* **Job item**:
Reproduce every line of the material below without changes, and leave out the pictures.

* **Information**:
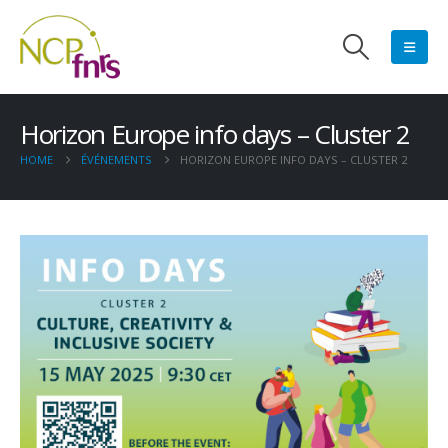
Horizon Europe info days – Cluster 2
HOME
ÉVÉNEMENTS
HORIZON EUROPE INFO DAYS – CLUSTER 2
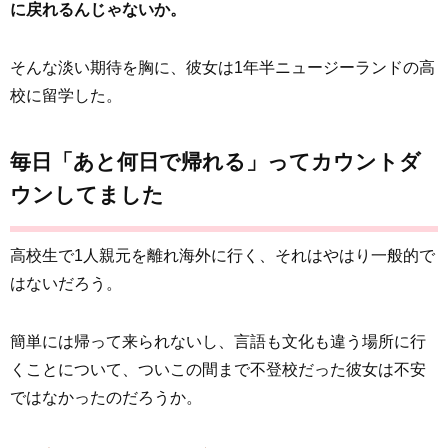
に戻れるんじゃないか。
そんな淡い期待を胸に、彼女は1年半ニュージーランドの高
校に留学した。
毎日「あと何日で帰れる」ってカウントダ
ウンしてました
高校生で1人親元を離れ海外に行く、それはやはり一般的で
はないだろう。
簡単には帰って来られないし、言語も文化も違う場所に行
くことについて、ついこの間まで不登校だった彼女は不安
ではなかったのだろうか。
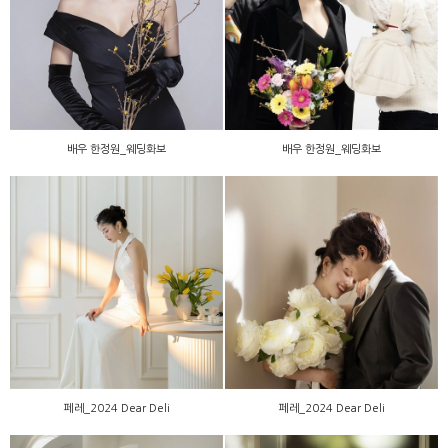
배우 한정원_웨딩화보
배우 한정원_웨딩화보
배우 한정원_웨딩화보
배우 한정원_웨딩화보
페레_2024 Dear Deli
페레_2024 Dear Deli
페레_2024 Dear Deli
페레_2024 Dear Deli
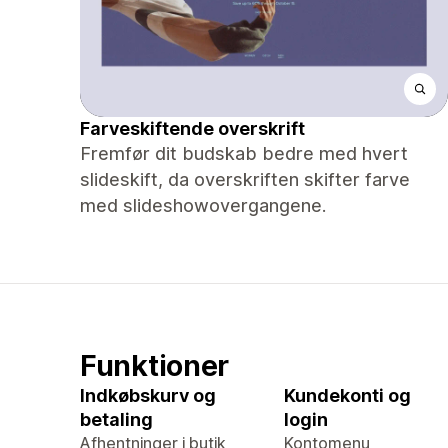
Farveskiftende overskrift
Fremfør dit budskab bedre med hvert
slideskift, da overskriften skifter farve
med slideshowovergangene.
Funktioner
Indkøbskurv og
Kundekonti og
betaling
login
Afhentninger i butik
Kontomenu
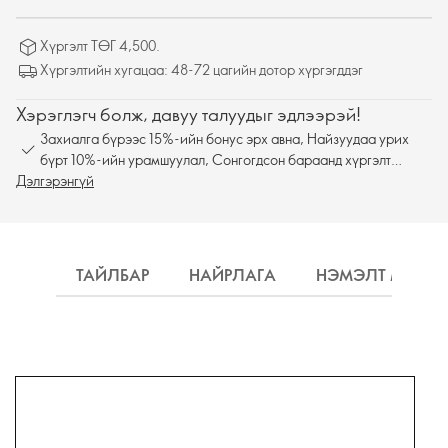
Хүргэлт ТӨГ 4,500.
Хүргэлтийн хугацаа: 48-72 цагийн дотор хүргэгддэг
Хэрэглэгч болж, давуу талуудыг эдлээрэй!
Захиалга бүрээс 15%-ийн бонус эрх авна, Найзуудаа урих
бүрт 10%-ийн урамшуулал, Сонгогдсон бараанд хүргэлт
Дэлгэрэнгүй
үнэгүй
ТАЙЛБАР
НАЙРЛАГА
НЭМЭЛТ МЭДЭ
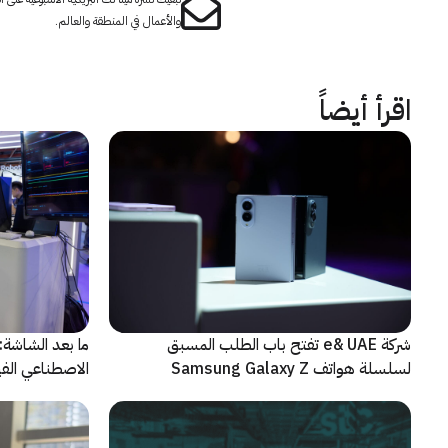
والأعمال في المنطقة والعالم.
اقرأ أيضاً
شركة e& UAE تفتح باب الطلب المسبق
الاصطناعي الفيز
لسلسلة هواتف Samsung Galaxy Z
الجديدة القابلة للطي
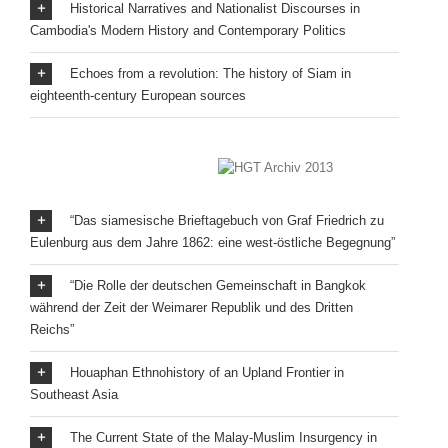
Historical Narratives and Nationalist Discourses in
Cambodia's Modern History and Contemporary Politics
Echoes from a revolution: The history of Siam in
eighteenth-century European sources
“Das siamesische Brieftagebuch von Graf Friedrich zu
Eulenburg aus dem Jahre 1862: eine west-östliche Begegnung”
“Die Rolle der deutschen Gemeinschaft in Bangkok
während der Zeit der Weimarer Republik und des Dritten
Reichs”
Houaphan Ethnohistory of an Upland Frontier in
Southeast Asia
The Current State of the Malay-Muslim Insurgency in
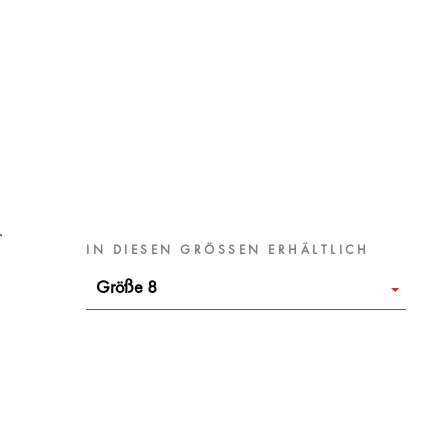
.
IN DIESEN GRÖSSEN ERHÄLTLICH
Größe 8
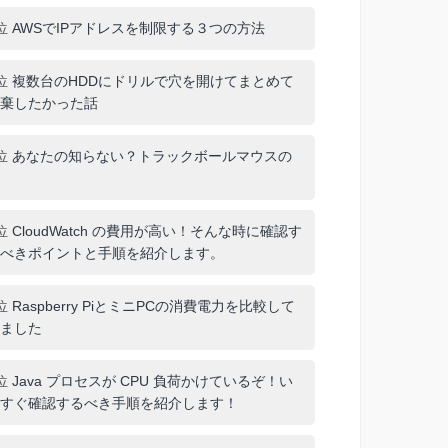
位
AWSでIPアドレスを制限する３つの方法
位
複数台のHDDにドリルで穴を開けてまとめて
棄したかった話
位
あなたの知らない？トラックボールマウスの
位
CloudWatch の費用が高い！そんな時に確認す
べきポイントと手順を紹介します。
位
Raspberry PiとミニPCの消費電力を比較して
ました
位
Java プロセスが CPU 負荷かけているぞ！い
すぐ確認するべき手順を紹介します！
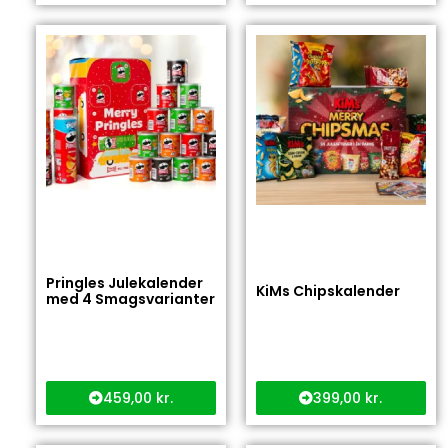
Pringles Julekalender
KiMs Chipskalender
med 4 Smagsvarianter
459,00
kr.
399,00
kr.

* **Written solution**:
Horizon Europe info days – Cluster 2
HOME
ÉVÉNEMENTS
HORIZON EUROPE INFO DAYS – CLUSTER 2
に戻れるんじゃないか。
そんな淡い期待を胸に、彼女は1年半ニュージーランドの高
校に留学した。
毎日「あと何日で帰れる」ってカウントダ
ウンしてました
高校生で1人親元を離れ海外に行く、それはやはり一般的で
はないだろう。
簡単には帰って来られないし、言語も文化も違う場所に行
くことについて、ついこの間まで不登校だった彼女は不安
ではなかったのだろうか。
배우 한정원_웨딩화보
배우 한정원_웨딩화보
배우 한정원_웨딩화보
배우 한정원_웨딩화보
페레_2024 Dear Deli
페레_2024 Dear Deli
페레_2024 Dear Deli
페레_2024 Dear Deli
Farveskiftende overskrift
Fremfør dit budskab bedre med hvert
slideskift, da overskriften skifter farve
med slideshowovergangene.
Funktioner
Indkøbskurv og
Kundekonti og
betaling
login
Afhentninger i butik
Kontomenu
Хүргэлт ТӨГ 4,500.
Хүргэлтийн хугацаа: 48-72 цагийн дотор хүргэгддэг
Хэрэглэгч болж, давуу талуудыг эдлээрэй!
Захиалга бүрээс 15%-ийн бонус эрх авна, Найзуудаа урих
бүрт 10%-ийн урамшуулал, Сонгогдсон бараанд хүргэлт
Дэлгэрэнгүй
үнэгүй
ТАЙЛБАР
НАЙРЛАГА
НЭМЭЛТ МЭДЭ
والأعمال في المنطقة والعالم.
اقرأ أيضاً
شركة e& UAE تفتح باب الطلب المسبق
الاصطناعي الفيز
لسلسلة هواتف Samsung Galaxy Z
الجديدة القابلة للطي
Historical Narratives and Nationalist Discourses in
Cambodia's Modern History and Contemporary Politics
Echoes from a revolution: The history of Siam in
eighteenth-century European sources
“Das siamesische Brieftagebuch von Graf Friedrich zu
Eulenburg aus dem Jahre 1862: eine west-östliche Begegnung”
“Die Rolle der deutschen Gemeinschaft in Bangkok
während der Zeit der Weimarer Republik und des Dritten
Reichs”
Houaphan Ethnohistory of an Upland Frontier in
Southeast Asia
The Current State of the Malay-Muslim Insurgency in
.
IN DIESEN GRÖSSEN ERHÄLTLICH
Größe 8
位
AWSでIPアドレスを制限する３つの方法
位
複数台のHDDにドリルで穴を開けてまとめて
棄したかった話
位
あなたの知らない？トラックボールマウスの
位
CloudWatch の費用が高い！そんな時に確認す
べきポイントと手順を紹介します。
位
Raspberry PiとミニPCの消費電力を比較して
ました
位
Java プロセスが CPU 負荷かけているぞ！い
すぐ確認するべき手順を紹介します！
Pringles Julekalender
KiMs Chipskalender
med 4 Smagsvarianter
459,00
kr.
399,00
kr.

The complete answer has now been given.